### TASK STATEMENT
Please copy out, word for word, only the part of the records that starts with the line containing "Look at this image. Mask right iliac artery." and runs through the last line of the records.

==== MATERIAL

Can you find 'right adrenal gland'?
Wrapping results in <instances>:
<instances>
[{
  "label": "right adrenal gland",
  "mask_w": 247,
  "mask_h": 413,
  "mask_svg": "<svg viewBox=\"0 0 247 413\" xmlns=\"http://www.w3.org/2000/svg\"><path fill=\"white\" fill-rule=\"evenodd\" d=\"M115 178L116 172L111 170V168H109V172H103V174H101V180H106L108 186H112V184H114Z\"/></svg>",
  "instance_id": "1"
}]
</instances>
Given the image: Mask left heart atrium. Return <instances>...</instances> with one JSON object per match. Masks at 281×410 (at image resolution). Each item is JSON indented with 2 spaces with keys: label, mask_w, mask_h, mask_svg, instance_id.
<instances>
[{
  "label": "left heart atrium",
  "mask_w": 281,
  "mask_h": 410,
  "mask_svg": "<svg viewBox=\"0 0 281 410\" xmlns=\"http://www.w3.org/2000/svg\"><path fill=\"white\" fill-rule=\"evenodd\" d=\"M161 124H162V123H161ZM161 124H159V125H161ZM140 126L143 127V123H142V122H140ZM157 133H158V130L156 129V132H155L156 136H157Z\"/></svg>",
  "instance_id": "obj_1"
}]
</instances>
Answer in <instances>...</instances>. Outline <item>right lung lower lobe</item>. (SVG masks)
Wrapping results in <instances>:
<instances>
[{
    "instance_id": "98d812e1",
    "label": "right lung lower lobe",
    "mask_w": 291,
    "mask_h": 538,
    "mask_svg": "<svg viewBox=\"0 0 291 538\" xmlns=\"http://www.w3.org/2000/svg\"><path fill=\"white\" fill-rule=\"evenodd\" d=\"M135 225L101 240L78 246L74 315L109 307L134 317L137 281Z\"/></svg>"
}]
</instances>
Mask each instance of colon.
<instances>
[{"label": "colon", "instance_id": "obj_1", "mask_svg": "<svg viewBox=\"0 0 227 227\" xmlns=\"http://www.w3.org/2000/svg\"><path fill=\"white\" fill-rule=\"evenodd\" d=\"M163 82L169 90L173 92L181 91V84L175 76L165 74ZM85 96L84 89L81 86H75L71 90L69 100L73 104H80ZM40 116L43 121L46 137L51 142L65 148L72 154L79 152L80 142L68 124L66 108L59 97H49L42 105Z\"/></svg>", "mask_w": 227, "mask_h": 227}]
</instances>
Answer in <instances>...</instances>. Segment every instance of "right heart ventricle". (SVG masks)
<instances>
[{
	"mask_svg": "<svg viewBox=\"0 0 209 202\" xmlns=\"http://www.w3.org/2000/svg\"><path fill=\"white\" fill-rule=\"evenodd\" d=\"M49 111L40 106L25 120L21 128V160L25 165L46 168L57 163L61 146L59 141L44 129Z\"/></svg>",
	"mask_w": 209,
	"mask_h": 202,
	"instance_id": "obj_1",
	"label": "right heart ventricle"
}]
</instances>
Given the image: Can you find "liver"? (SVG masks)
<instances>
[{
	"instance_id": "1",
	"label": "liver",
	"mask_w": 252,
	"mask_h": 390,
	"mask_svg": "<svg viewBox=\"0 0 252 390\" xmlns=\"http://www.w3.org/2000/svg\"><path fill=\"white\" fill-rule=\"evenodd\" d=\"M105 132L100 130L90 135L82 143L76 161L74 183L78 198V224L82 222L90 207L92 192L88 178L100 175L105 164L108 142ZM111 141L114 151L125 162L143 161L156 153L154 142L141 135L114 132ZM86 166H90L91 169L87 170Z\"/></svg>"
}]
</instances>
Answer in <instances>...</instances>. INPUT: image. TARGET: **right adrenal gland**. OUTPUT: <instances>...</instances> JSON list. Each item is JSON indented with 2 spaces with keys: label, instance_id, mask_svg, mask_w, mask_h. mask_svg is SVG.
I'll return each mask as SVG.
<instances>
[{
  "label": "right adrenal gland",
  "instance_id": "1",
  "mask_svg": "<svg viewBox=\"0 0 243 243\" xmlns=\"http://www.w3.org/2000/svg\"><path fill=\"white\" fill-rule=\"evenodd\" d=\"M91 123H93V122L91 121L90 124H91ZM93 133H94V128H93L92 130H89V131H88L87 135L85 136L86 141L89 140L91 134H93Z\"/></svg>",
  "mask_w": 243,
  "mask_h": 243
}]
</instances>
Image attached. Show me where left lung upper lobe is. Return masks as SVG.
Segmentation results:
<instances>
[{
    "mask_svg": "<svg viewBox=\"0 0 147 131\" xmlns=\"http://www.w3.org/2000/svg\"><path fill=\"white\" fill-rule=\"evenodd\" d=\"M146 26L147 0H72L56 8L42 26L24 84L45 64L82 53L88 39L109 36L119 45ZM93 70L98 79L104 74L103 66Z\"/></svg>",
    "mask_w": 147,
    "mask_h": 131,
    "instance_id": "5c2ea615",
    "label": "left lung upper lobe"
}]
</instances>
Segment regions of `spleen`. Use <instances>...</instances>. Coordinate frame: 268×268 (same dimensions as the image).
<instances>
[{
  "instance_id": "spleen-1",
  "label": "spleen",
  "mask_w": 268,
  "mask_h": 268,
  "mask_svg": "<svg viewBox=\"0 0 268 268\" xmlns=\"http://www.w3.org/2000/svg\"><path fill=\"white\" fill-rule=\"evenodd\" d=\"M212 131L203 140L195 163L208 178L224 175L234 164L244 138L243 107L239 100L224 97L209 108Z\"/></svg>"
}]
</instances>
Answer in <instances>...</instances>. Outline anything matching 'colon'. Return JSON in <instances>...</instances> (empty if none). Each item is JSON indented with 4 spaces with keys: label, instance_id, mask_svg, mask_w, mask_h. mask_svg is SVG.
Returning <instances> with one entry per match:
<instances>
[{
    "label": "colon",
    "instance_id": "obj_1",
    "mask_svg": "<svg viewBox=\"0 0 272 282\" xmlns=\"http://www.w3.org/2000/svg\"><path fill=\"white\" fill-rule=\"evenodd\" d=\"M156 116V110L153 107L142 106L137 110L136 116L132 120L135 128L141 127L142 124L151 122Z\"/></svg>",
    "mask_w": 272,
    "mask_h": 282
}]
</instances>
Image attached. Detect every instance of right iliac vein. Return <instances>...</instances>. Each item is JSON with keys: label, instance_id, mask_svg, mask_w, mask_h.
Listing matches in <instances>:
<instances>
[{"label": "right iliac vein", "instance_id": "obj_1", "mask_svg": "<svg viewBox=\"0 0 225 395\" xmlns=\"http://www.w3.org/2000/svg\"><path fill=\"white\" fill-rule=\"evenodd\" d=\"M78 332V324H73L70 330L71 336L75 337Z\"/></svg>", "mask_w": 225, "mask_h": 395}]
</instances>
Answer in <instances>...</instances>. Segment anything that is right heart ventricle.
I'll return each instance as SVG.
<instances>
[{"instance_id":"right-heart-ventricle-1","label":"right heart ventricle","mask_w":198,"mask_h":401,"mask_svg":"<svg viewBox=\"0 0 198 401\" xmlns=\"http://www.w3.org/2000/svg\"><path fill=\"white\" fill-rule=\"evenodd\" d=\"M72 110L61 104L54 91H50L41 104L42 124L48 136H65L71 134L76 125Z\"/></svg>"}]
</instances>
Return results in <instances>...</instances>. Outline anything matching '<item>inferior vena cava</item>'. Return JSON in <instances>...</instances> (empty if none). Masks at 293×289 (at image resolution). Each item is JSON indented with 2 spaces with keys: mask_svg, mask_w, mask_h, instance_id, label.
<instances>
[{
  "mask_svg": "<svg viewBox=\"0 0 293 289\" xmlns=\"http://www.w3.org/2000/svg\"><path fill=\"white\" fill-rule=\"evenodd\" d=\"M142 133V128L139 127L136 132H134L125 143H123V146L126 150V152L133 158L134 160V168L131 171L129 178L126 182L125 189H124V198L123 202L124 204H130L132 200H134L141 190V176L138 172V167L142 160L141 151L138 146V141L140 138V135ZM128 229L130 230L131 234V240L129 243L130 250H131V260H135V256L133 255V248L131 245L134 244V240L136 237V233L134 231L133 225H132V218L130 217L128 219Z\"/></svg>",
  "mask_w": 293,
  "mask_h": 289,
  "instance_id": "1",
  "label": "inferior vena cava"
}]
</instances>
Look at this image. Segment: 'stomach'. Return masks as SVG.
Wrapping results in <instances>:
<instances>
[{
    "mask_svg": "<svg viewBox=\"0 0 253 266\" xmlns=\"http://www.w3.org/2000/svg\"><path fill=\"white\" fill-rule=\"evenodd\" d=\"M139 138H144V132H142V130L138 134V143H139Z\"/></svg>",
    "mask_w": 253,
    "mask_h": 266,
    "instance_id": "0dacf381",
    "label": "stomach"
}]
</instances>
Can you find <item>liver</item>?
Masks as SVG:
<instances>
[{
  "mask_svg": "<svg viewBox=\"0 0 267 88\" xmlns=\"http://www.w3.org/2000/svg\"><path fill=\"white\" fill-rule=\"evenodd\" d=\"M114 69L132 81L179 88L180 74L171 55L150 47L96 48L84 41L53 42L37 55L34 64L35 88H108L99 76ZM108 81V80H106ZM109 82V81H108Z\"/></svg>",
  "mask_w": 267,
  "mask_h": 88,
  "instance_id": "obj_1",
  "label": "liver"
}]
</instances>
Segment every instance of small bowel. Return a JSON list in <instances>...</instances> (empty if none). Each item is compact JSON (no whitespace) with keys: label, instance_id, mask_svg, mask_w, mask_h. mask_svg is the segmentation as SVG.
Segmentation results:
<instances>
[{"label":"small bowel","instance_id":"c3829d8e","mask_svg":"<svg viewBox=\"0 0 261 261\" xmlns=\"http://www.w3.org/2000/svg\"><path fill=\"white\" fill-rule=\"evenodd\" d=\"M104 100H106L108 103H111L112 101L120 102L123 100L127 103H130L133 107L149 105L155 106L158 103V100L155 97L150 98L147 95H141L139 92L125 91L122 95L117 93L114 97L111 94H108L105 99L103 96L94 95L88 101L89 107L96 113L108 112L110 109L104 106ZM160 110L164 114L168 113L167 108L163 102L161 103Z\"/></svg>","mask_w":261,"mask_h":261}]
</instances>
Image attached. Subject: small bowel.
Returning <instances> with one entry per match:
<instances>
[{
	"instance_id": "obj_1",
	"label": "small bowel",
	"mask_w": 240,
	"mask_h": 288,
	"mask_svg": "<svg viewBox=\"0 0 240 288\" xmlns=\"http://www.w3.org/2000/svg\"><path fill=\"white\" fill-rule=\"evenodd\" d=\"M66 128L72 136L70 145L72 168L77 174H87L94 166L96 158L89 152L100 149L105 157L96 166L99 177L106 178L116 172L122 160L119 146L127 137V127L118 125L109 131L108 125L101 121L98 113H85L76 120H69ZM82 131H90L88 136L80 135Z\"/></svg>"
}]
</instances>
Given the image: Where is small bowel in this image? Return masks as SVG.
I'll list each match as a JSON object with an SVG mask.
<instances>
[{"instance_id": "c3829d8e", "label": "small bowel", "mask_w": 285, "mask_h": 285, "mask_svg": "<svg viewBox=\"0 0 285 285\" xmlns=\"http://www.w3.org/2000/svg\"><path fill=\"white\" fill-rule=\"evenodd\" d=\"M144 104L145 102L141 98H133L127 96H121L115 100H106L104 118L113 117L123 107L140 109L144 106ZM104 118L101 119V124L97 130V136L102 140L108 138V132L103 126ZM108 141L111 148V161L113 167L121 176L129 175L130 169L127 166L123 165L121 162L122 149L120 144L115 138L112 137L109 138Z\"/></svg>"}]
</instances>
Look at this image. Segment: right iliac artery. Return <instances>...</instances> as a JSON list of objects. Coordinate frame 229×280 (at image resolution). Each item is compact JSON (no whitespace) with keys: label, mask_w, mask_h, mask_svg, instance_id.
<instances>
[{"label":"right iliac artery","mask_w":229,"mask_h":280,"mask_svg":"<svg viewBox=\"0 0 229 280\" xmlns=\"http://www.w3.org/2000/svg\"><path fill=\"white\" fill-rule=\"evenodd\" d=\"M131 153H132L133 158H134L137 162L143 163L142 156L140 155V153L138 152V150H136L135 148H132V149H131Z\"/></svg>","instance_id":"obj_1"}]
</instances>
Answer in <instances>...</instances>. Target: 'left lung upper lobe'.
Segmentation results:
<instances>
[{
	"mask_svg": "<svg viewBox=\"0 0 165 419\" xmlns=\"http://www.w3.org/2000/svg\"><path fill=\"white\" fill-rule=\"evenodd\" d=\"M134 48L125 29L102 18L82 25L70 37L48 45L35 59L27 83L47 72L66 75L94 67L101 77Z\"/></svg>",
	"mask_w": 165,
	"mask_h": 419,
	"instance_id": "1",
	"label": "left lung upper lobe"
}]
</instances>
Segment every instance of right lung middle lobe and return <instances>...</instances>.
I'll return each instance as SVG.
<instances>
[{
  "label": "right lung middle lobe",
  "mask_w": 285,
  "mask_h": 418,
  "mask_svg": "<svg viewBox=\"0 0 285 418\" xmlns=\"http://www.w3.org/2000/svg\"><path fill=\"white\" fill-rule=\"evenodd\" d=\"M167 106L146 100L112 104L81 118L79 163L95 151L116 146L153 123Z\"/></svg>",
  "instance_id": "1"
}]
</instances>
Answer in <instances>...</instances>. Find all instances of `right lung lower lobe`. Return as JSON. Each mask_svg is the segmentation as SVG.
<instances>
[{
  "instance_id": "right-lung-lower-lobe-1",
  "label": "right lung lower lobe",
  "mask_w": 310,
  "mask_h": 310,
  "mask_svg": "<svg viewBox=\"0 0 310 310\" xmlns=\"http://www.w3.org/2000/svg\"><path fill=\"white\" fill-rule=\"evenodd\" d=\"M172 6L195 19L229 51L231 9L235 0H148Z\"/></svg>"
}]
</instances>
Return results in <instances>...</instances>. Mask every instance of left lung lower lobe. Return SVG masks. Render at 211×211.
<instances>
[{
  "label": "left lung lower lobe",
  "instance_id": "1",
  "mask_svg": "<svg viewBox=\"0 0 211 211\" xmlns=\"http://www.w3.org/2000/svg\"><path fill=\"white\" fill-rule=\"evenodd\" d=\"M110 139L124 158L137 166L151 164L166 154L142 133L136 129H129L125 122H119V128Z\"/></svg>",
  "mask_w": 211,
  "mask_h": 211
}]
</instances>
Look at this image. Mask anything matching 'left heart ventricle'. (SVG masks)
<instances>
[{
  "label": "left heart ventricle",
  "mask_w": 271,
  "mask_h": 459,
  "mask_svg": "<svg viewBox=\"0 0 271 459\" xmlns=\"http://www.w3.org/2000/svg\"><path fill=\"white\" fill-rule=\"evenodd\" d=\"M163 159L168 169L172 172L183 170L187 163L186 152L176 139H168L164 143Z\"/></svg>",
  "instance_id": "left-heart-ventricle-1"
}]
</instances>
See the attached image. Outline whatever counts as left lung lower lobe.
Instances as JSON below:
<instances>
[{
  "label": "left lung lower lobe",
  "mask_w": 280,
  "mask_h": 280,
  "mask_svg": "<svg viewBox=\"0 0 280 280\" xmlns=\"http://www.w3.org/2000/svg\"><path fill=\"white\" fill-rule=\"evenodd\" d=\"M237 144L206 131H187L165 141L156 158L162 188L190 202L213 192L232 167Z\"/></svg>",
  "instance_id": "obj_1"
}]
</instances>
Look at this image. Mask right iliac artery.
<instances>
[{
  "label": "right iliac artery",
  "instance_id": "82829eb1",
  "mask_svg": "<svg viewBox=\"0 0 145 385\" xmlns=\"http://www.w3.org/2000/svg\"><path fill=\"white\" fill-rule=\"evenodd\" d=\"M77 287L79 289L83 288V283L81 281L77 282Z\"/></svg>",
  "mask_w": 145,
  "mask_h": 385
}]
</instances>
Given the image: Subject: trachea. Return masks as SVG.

========

### SOLUTION TO THE EXERCISE
Look at this image. Mask right iliac artery.
<instances>
[{
  "label": "right iliac artery",
  "instance_id": "82829eb1",
  "mask_svg": "<svg viewBox=\"0 0 145 385\" xmlns=\"http://www.w3.org/2000/svg\"><path fill=\"white\" fill-rule=\"evenodd\" d=\"M77 287L79 289L83 288V283L81 281L77 282Z\"/></svg>",
  "mask_w": 145,
  "mask_h": 385
}]
</instances>
Given the image: Subject: trachea. Return masks as SVG.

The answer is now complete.